◆ Selected extract:
________________________

Conflicting Hermeneutics

Returning to Ricoeur’s Freud and Philosophy, the leading conclusion of book 1 is that “the home of meaning is not consciousness but something other than consciousness” (p. 55). A bit earlier, he develops an important notion of “reflection” he sees as rooted in Fichte, and perhaps more specifically the work of the French Fichtean Jean Nabert.

Reflection, he says, requires a work of deciphering; it is not a “return to the so-called evidence of immediate consciousness…. [R]eflection is not intuition” (p. 47). The Ego Cogito of Descartes is “given neither in a psychological evidence, nor in an intellectual intuition, nor in a mystical vision…. [I]t has to be ‘mediated’ by the ideas, actions, works, institutions, and monuments that objectify it” (p. 43). “A reflective philosophy is the contrary of a philosophy of the immediate…. [A] philosophy of reflection is not a philosophy of consciousness, if by consciousness we mean immediate self-consciousness” (pp. 43-44).

________________________

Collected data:

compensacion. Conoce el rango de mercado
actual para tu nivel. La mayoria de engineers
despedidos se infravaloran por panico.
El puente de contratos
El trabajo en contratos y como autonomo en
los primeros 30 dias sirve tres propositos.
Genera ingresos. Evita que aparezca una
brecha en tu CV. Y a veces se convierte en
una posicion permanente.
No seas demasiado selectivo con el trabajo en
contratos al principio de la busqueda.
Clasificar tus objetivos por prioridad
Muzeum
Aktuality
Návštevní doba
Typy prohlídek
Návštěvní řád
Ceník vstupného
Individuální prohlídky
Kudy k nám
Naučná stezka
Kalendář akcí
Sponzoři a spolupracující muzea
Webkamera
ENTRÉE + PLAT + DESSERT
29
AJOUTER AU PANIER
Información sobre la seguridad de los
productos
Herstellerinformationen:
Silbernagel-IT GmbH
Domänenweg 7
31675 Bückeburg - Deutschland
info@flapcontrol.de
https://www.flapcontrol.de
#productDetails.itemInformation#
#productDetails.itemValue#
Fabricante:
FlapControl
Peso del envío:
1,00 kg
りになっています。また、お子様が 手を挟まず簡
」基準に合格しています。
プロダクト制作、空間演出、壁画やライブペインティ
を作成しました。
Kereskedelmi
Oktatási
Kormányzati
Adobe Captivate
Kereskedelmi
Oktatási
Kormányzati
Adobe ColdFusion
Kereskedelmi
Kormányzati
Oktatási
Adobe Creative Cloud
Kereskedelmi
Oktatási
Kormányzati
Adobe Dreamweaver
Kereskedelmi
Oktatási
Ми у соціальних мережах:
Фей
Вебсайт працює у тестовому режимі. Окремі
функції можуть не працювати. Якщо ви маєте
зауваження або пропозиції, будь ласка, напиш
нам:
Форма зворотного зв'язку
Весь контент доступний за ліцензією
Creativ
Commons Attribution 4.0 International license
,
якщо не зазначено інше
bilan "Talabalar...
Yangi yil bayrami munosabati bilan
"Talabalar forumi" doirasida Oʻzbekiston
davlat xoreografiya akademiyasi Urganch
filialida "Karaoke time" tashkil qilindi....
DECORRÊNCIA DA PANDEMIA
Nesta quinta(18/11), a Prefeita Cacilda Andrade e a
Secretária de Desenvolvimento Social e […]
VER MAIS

________________________

◆ Assignment A: According to the passage on Ricoeur, what is the leading conclusion of book 1 of Freud and Philosophy?
◆ Assignment B: Carry on the passage on Ricoeur from the point where it stops.

◆ Response area A: The home of meaning is not consciousness but something other than consciousness.

◆ Response area B:
Such a mediation-first perspective is rare among existential-phenomenological thinkers, and seems to me to mark a significant advance, reconnecting with a key insight of Aristotle, Kant, and Hegel.

Earlier, he had stipulated what to me is a very narrow meaning for “interpretation”, tied to a clarification of the notion of symbols he had used in Symbolism of Evil. (My own usage of “interpretation” is closer to Ricoeur’s “reflection”.) He wants to say that a “symbol” is a discrete thing that has a double meaning — an immediate surface one and a deeper one — and that “interpretation” is specifically directed at such symbols. He objects to Ernst Cassirer’s very general use of “symbol” for any kind of signification in The Philosophy of Symbolic Forms, and distances himself from the broad but shallow usage of “interpretation” in Aristotle’s treatise that bears that name, pointing out that like Cassirer’s use of “symbol”, it covers all signification. (He doesn’t mention here that Aristotle’s own deeper hermeneutics — or semantic dialectic — is to be found distributed through other works.)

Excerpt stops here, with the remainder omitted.